Security posture
An honest map for IT reviewers
We will not pretend the prototype is what the production fortress will be. This page tells you exactly where on the maturity curve we are today, and what is on the next ticket.
Shipped today
Authentication
Email + Google sign-in. MFA enrollment available. 15-minute idle auto-logout.
Encrypted at rest & in transit
AES-256 at rest, TLS 1.2+ in transit, enforced by the managed Postgres provider.
Row-level security
Every table is RLS-locked. Nurses see only their own rows; admins gated by a separate roles table.
Cryptographic Approve & Sign
Every signed chart stores a SHA-256 hash binding AI output, final text, license ID, user ID, IP, and timestamp.
Append-only audit log
No UPDATE or DELETE policies exist on the audit table. Immutability enforced at the database, not just the app.
Server-side license gate
Signing is rejected server-side if the caller's RN license is not in 'verified' status. UI checks alone are not trusted.
On the roadmap
BAA-covered LLM endpoint
Swap the demo AI gateway for Azure OpenAI or AWS Bedrock under a signed BAA. The aiProvider interface is already abstracted.

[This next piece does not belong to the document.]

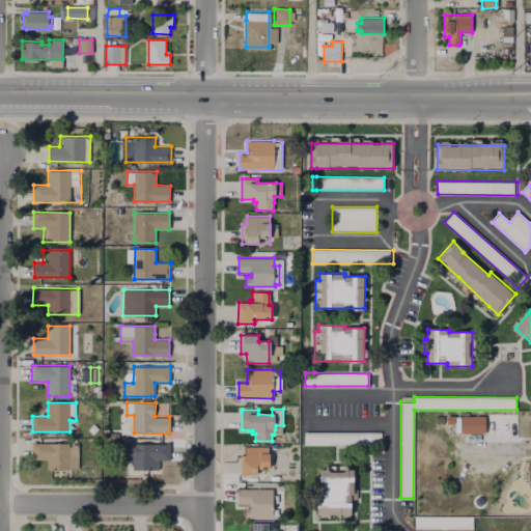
[(484,416),(484,434),(454,434),(454,424),(446,424),(446,416),(484,416)]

Real Nursys API integration
Replace the manual review queue with live Nursys calls (state, license number, identity, encumbrance status).
AWS Comprehend Medical
Replace the regex PHI redaction with clinical-grade de-identification.
SOC 2 Type I & II
Vanta/Drata-driven controls, third-party pen test, annual audit.
Out of scope for the prototype
Real PHI ingestion
Site-wide non-dismissible banner forbids it. Synthetic data only until the BAA stack is live.
Mobile native apps
Web-first. Mobile follows once the security baseline is certified.
EMR write-back
Read-only synthesis for now. Direct Epic / Cerner integrations come after pilot validation.
The Liability Engine in one paragraph
When a nurse clicks Approve & Sign, the server computes a SHA-256 hash of the AI output, the final edited text, the verified RN license ID, the user ID, the timestamp, and the IP address. That hash is stored in a row that nothing — not even a future admin — can update or delete, because the audit table has no UPDATE or DELETE RLS policies. This is the legal firewall the BYOL model rests on.